### [Latihan]
1 - Jawablah pertanyaan berikut berdasarkan teks bacaan.
(a) Apa nama kelompok penggiat seni asli Wonosobo yang akan membuat Topeng Kolosal?
(b) Di gunung mana acara itu sedianya diselenggarakan?
(c) Siapa Bupati Wonosobo yang dijadwalkan memberikan sambutan pembukaan?
2 - Tuliskan kembali tanpa perubahan bagian teks bacaan dari "Sounding dan pemberitahuan" sampai "harus ditaati demi.".

### [Teks Bacaan]

Keduanya adalah pelukis papan atas yang namanya tertera dalam daftar pengisi acara. Sayang, hingga kini kanvas itu tetap tergolek putih pucat kesepian dengan harapan yang pupus di ujung jalan.
Tumpukan kayu pule yang sudah dihaluskan kasar di pinggir kawasan hutan lindung pun jadi serupa onggokan tak berdaya. Suara ketokan pahatan di lapisan luar kulit kayu hanya sekedar bias yang tak mungkin terdengar.
Sejatinya mereka akan ditatah nanti dalam atraksi pembuatan Topeng Kolosal sebagai unjuk karya jari jemari Komunitas Pametri, kelompok penggiat seni asli Wonosobo.
Apalah daya, segala tinggal wacana. Malam itu petaka datang tiba-tiba. Undangan temu atas nama paguyuban Kepala Desa jadi momok panas bagi panitia.
Mereka bukannya memberikan restu, tapi justru melempar pada jalan buntu. Beliau yang dihormati sebagai pemimpin dan pengayom kawasannya dengan lantang mengetok palu bersama.
Arahan dan putusan menyatakan bahwasanya acara esok hari di Gunung Sarru tidak dapat diselenggarakan dan tidak diberikan izin. Guna menghindari keramaian dan mencegah penyebaran corona.
Alih-alih memberikan kompromi atau solusi yang bijak. Kepala Desa malah merasa kekuasaannya tak dianggap.
Padahal Ketua Panitia pun datang sendiri tanpa perwakilan untuk menyampaikan permohonan izin ke sana kemari. SATGAS setempat juga sudah memberikan persetujuan untuk acara tetap dapat dilaksanakan dengan protokol kesehatan dan pembatasan hadirin. Yang tentu saja skema tersebut juga sudah dipersiapkan dengan matang oleh panitia.
Sounding dan pemberitahuan festival juga sudah sampai ke barisan atas pemerintah daerah di sana. Bupati Wonosobo H. Afif Nurhidayat S.Ag. pun telah dijadwalkan hadir memberikan sambutan pembukaan, serta wakilnya yang akan turut hadir keesokannya dalam penutupan acara sekaligus menyerahkan hadiah dan penghargaan kepada para seniman jawara.
Entah apa yang merasuki keputusan sepihak yang sungguh konyol dan tidak masuk akal itu. Alasan formalitas untuk menjaga kondusifitas sebagai kamuflase semu. Jika memang demikian adanya, maka konfirmasi dan penolakan tersebut semestinya disampaikan di hari-hari sebelumnya.
Nama masyarakat acap kali jadi kambing putih. Dengan alibi untuk kebaikan masyarakat. Oknum pejabat setempat bisa mengambil perintah cepat sesaat. Mau tidak mau, suka tidak suka, rela tidak rela harus ditaati demi.
Namun untuk kebaikan masyarakat yang manakah kebijakan itu sebenarnya? Apakah sempat terpikirkan multiple efek dari keputusan sesaat itu? Ataukah itu sekedar luapan emosional dari ego martabat yang dibalut retorika kepemimpinan dan digaungkan sebagai arahan kepada penduduk sektoral?

### [Catatan yang Disediakan]
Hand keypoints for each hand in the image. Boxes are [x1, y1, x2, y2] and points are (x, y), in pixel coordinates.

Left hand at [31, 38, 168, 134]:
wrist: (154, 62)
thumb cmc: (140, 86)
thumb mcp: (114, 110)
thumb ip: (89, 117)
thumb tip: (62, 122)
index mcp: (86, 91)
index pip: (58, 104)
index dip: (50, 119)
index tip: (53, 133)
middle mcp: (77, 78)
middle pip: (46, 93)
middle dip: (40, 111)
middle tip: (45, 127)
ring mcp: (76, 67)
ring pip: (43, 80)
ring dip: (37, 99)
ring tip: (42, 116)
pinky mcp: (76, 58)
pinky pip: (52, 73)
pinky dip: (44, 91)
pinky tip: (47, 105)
...
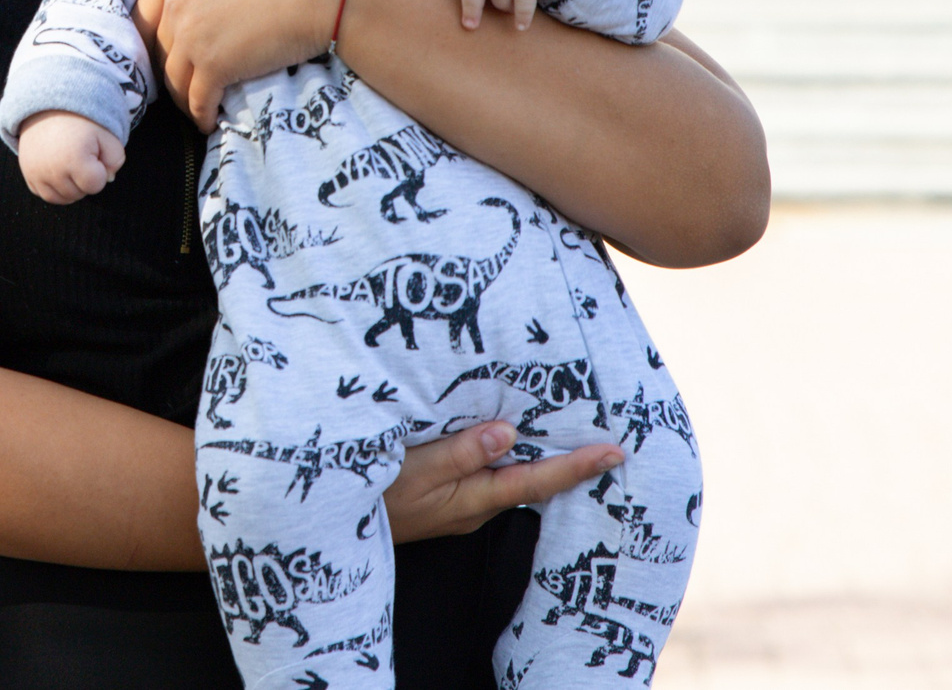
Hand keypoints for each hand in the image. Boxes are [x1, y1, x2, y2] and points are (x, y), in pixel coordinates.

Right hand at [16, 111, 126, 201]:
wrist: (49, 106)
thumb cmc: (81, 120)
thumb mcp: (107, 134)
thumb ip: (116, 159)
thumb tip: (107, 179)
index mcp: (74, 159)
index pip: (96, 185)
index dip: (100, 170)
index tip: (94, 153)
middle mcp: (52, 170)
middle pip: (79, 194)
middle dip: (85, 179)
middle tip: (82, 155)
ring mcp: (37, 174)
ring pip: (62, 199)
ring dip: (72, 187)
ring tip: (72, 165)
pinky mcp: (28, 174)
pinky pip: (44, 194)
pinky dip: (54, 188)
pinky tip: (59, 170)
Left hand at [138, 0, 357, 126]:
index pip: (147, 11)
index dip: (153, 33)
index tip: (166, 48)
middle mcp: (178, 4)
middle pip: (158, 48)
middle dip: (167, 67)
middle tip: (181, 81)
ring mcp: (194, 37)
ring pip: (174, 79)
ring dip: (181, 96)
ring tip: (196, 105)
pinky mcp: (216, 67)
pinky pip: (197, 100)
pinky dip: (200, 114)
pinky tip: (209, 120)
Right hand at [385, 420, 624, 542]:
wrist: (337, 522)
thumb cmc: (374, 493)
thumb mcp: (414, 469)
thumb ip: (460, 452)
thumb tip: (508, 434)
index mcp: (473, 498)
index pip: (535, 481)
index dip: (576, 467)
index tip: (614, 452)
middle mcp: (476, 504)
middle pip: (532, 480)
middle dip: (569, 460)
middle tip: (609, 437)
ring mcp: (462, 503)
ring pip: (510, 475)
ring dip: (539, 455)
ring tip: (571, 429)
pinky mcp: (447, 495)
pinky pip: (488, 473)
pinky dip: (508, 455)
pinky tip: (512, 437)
---
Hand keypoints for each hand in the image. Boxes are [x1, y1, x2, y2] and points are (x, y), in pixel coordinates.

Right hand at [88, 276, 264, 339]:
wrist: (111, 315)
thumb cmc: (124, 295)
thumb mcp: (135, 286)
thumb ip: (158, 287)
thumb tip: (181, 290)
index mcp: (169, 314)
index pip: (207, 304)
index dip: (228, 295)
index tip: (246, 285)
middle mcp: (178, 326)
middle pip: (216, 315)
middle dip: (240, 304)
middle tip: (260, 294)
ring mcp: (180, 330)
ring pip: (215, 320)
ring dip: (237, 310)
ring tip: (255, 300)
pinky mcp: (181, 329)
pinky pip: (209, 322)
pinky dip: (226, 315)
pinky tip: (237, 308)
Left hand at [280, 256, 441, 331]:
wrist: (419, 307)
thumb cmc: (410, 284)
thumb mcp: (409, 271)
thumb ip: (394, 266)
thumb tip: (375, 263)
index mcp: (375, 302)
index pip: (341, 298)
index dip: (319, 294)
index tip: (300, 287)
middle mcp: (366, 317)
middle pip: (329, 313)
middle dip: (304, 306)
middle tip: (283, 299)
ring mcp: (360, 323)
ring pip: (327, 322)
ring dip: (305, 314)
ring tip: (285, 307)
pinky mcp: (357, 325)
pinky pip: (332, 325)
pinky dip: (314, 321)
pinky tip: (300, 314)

### [Jawaban Latihan]
1 -
(a) Komunitas Pametri
(b) Gunung Sarru
(c) H. Afif Nurhidayat S.Ag.

2 -
Sounding dan pemberitahuan festival juga sudah sampai ke barisan atas pemerintah daerah di sana. Bupati Wonosobo H. Afif Nurhidayat S.Ag. pun telah dijadwalkan hadir memberikan sambutan pembukaan, serta wakilnya yang akan turut hadir keesokannya dalam penutupan acara sekaligus menyerahkan hadiah dan penghargaan kepada para seniman jawara.
Entah apa yang merasuki keputusan sepihak yang sungguh konyol dan tidak masuk akal itu. Alasan formalitas untuk menjaga kondusifitas sebagai kamuflase semu. Jika memang demikian adanya, maka konfirmasi dan penolakan tersebut semestinya disampaikan di hari-hari sebelumnya.
Nama masyarakat acap kali jadi kambing putih. Dengan alibi untuk kebaikan masyarakat. Oknum pejabat setempat bisa mengambil perintah cepat sesaat. Mau tidak mau, suka tidak suka, rela tidak rela harus ditaati demi.